For instance, in those sectors, such as autos and credit cards, in which there is no historical evidence of the imprudent application of less than rigorous underwriting standards, and which have historically had both corporate and structural incentives to the exercise of appropriate levels of prudence in the origination of loans, there is no justification at all for imposing further costs and burdens by the application of rules which have been specifically crafted to address a model and to correct abuses not shared by these sectors.
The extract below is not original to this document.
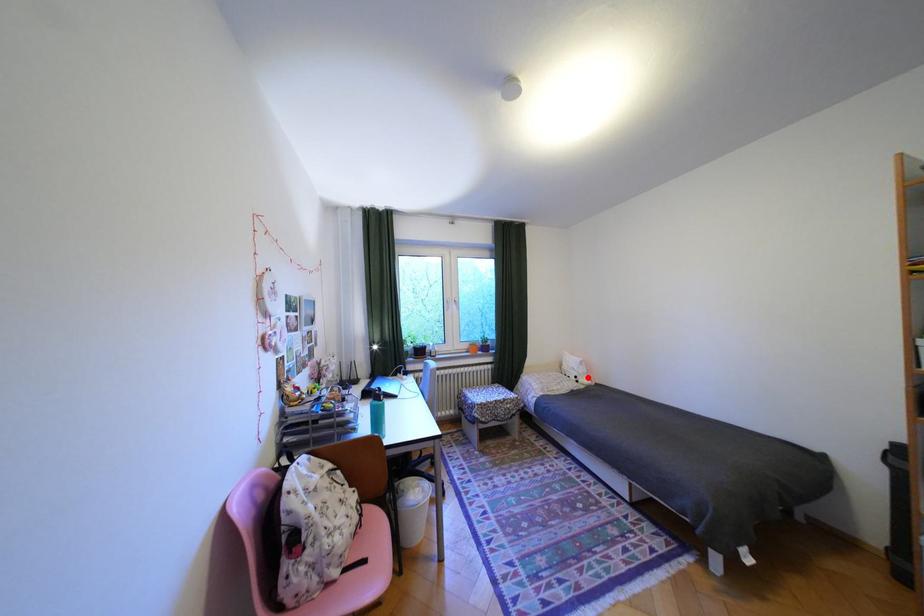
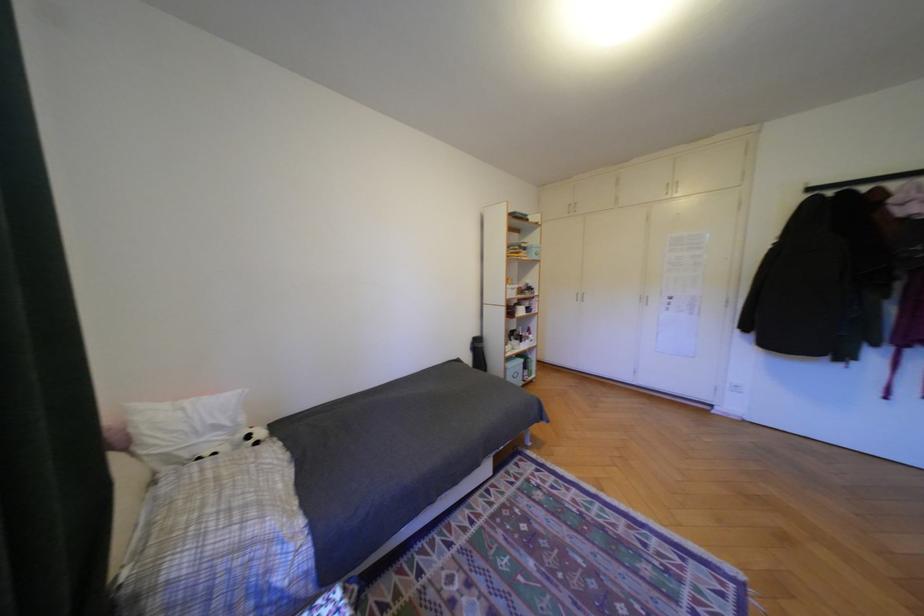
Question: A red point is marked in image1. In image2, is the corresponding 3D point closer to the camera or farther? Reply with the corresponding letter.

Choices:
 (A) The corresponding 3D point is closer.
 (B) The corresponding 3D point is farther.

Answer: (A)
The evil at which the rules are aimed simply did not and does not exist in these sectors. The application of these rules will create no further benefits and will entail only further costs, which should perhaps be viewed as a bright line test for regulatory overkill. Only if and when these other sectors were to evolve in the direction of the RMBS/CMBS sector would the application of similar rules to them be justifiable.
Once the issue of imprudent underwriting standards is satisfied either, in the case of autos and credit cards, by finding no evidence of the application of such imprudent standards, or, in the case of RMBS/CBMS, by application of the new rules (assuming for present purposes that such rules are adequate and effective for such purposes) the chain of imprudence will have been effectively broken and there is no justification for the imposition of further burdens down the credit chain for the same reason: they will bring no extra benefit but will entail heavy costs. This is especially true for such artificial constructs as the proposed waterfall computer program and cash-flow certification. (While it may be argued that mandating adequate disclosure (the second link in the chain) should thus be sufficient in the case of RMBS/CMBS, there may be other reasons why it is preferable to instead regulate at the origination link given the levels of malfeasance in the form of predatory lending which seem to have been all too common during the heyday of the crisis.)
Perhaps a medical analogy is the most fitting conclusion: The regulators have it within their means to neutralize the cancer by the simple excision of an identifiable tumour; but instead they seem to be insistent upon extensive radioactive and chemical therapy which, while it will certainly eliminate the tumour, may well kill the patient.